Recent advances in radiotherapy techniques, including four-dimensional image acquisition, image-guided treatment, and respiratory-gated delivery as well as better understanding of normal organ tolerance to radiation have enabled delivery of high-dose radiation to tumors while minimizing the radiation dose to normal organs. Stereotactic body radiation therapy (SBRT) is a form of short course radiotherapy that allows conformal and accurate delivery of high doses of radiation. SBRT has demonstrated high rate of local control in patients with lung cancer or other malignancies [1,2].

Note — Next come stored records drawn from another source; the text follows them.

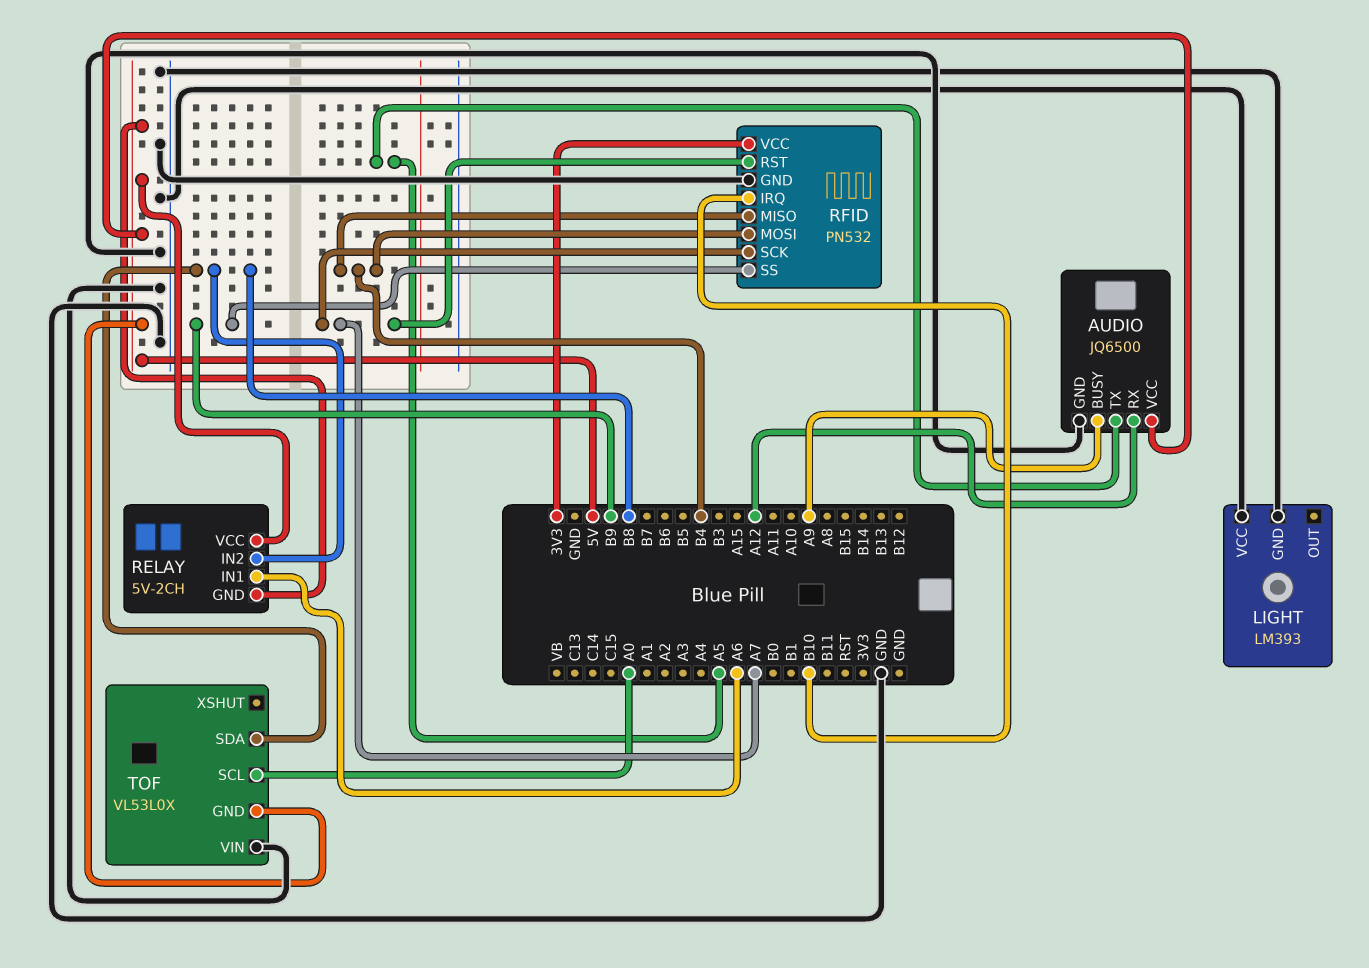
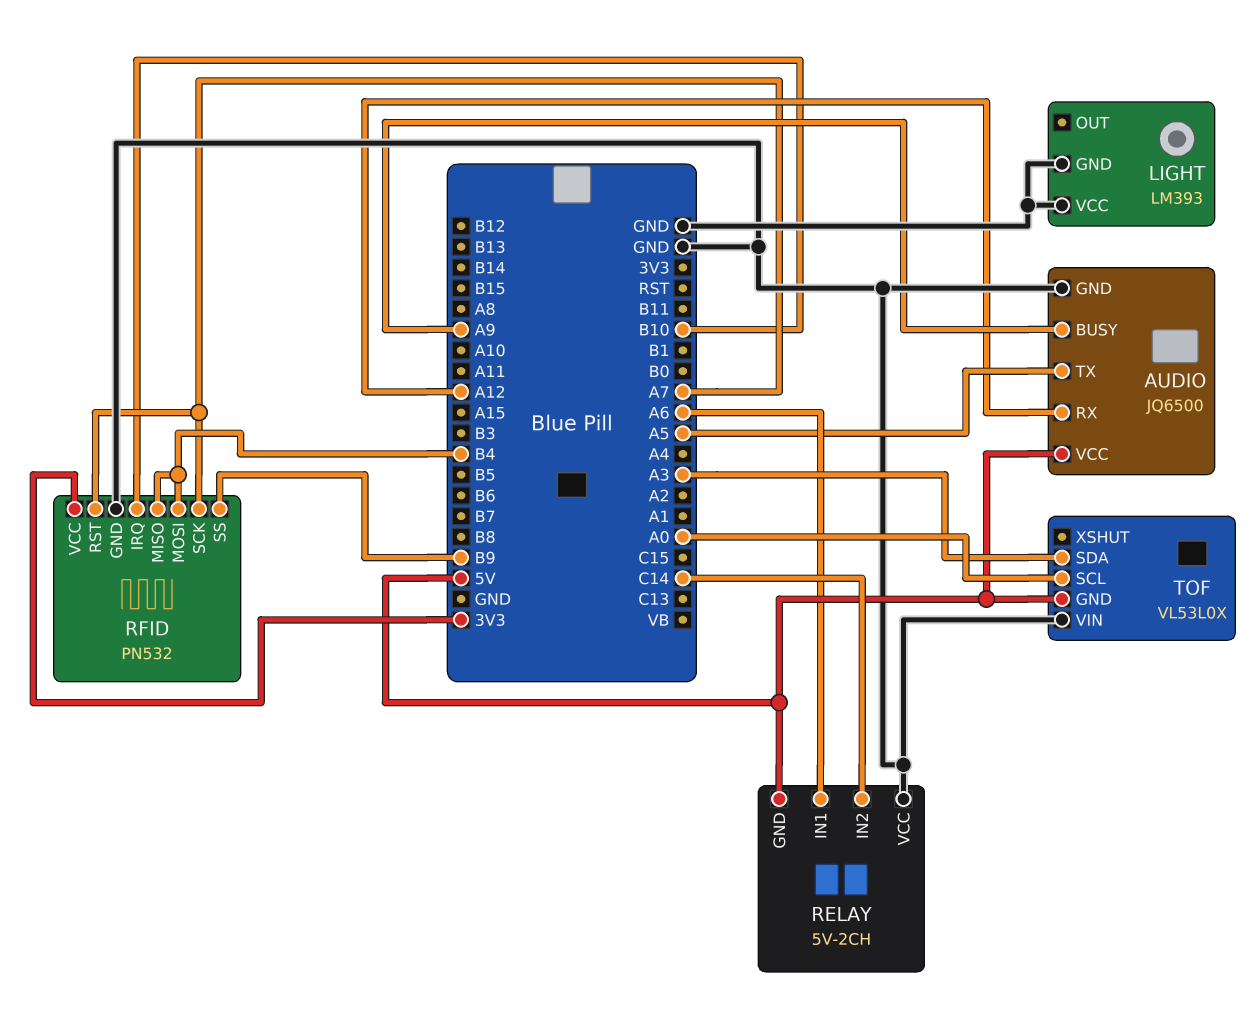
RELAY pin IN2: B8 -> C14
RELAY pin VCC: 5V -> GND
TOF pin SDA: B8 -> A3

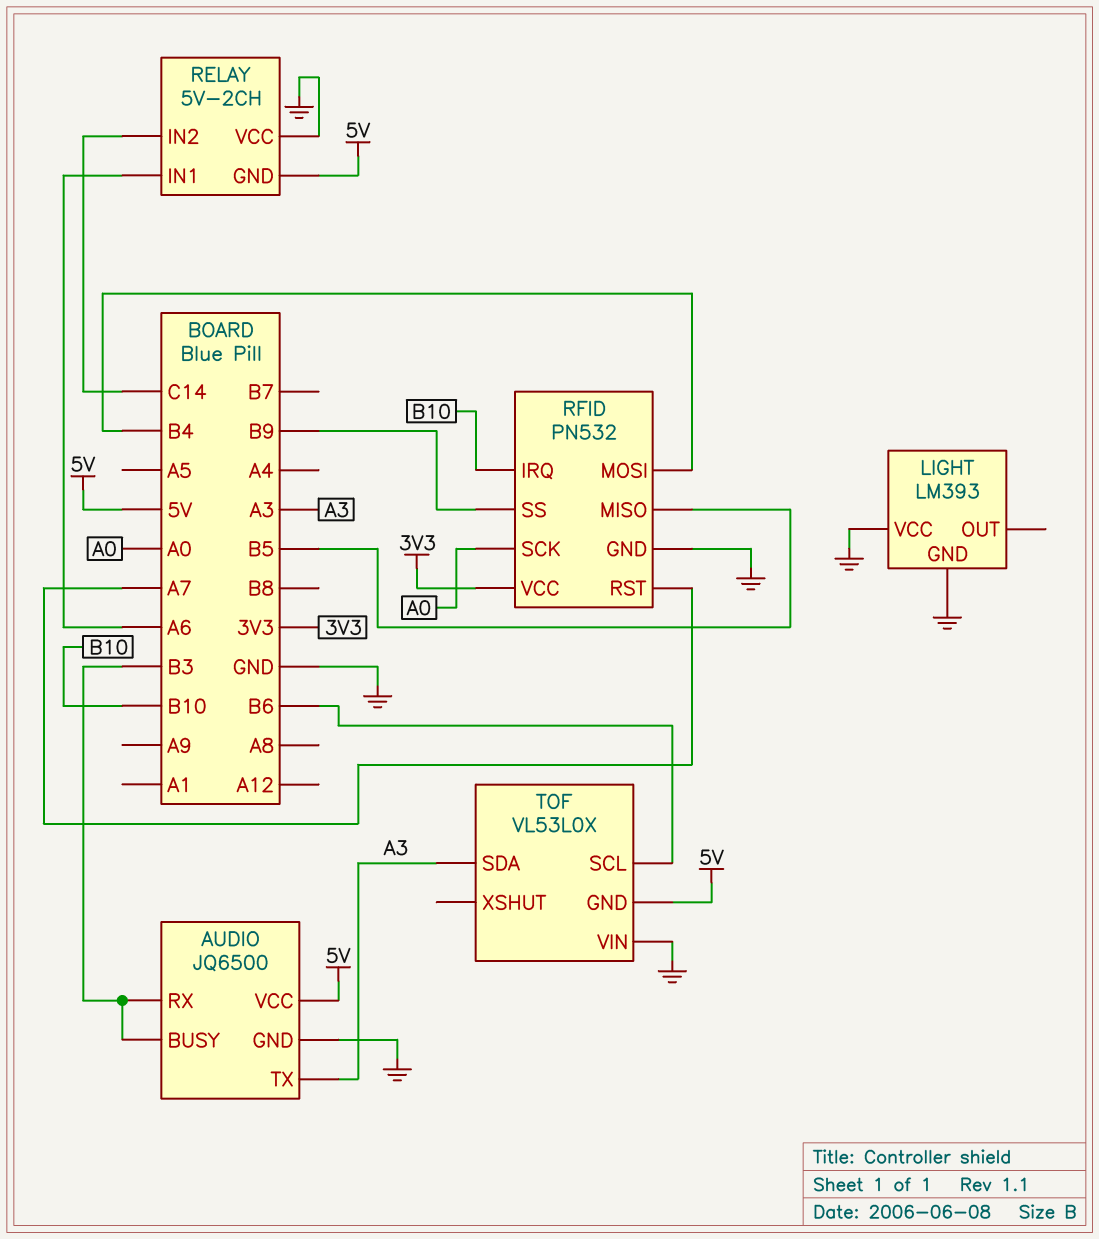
AUDIO pin BUSY: A9 -> B3
AUDIO pin RX: A12 -> B3
AUDIO pin TX: A5 -> A3
RFID pin MISO: B4 -> B5
RFID pin SCK: A7 -> A0
TOF pin SCL: A0 -> B6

Several studies on conventional fractionated radiotherapy for LAPC showed that although the major patterns of treatment failure was DM, there were high rates of local progression that led to development of pancreatic pain, obstruction symptoms, and other morbidities that decrease the quality of life . Therefore, improving local control is still an important aim of radiotherapy in LAPC patients. SBRT with single fraction for LAPC could give excellent FFLP: early SBRT studies for LAPC used single fraction radiotherapy and reported 1-year FFLP rates of 84 to 100% [7,8,12,14]. However, single-fraction SBRT was shown to result in significant late complication (grade 2 or above late toxicity of 13–47%). Recently, Herman et al. reported reduced incidence of late GI toxicity (grade 3 or above late toxicity of 6%) with fractionated SBRT of 33 Gy in 5 fractions compared with a historical cohort of patients treated with gemcitabine plus a single 25-Gy fraction SBRT . Several studies of fractionated SBRT also showed favorable 1-year FFLP rates of 70–87% and minimal toxicities (Table 4) [10,11,13,15,16]. Considering equivalent dose in 2 Gy fractions (EQD2, using the linear-quadratic model, assuming an α/β of 10 Gy for pancreatic tumor), the prescribed dose of fractionated SBRT studies was similar to those of conventional CRT studies. However, fractionated SBRT showed comparable local control rate with single-fraction SBRT. In the present study, 1-year FFLP rate was 80.1%, which is in line with those of previous studies (Table 4). Furthermore, acute and late toxicities were low and similar to those of previous fractionated SBRT studies. All 95 patients received SBRT using a respiratory-gated VMAT or IMRT technique, and three patient experienced grade 3 acute GI toxicity (nausea and vomiting), while another 3 patients experienced grade 3 late toxicity (2 duodenal ulcer bleeding and 1 gastric ulcer perforation). All acute and late complications were mitigated with conservative management and no patient died of treatment-related toxicities. Considering the poor prognosis of LAPC patients, our dose-fraction scheme of 28 Gy in 4 fractions seems to be a reasonable option regarding local control and toxicity.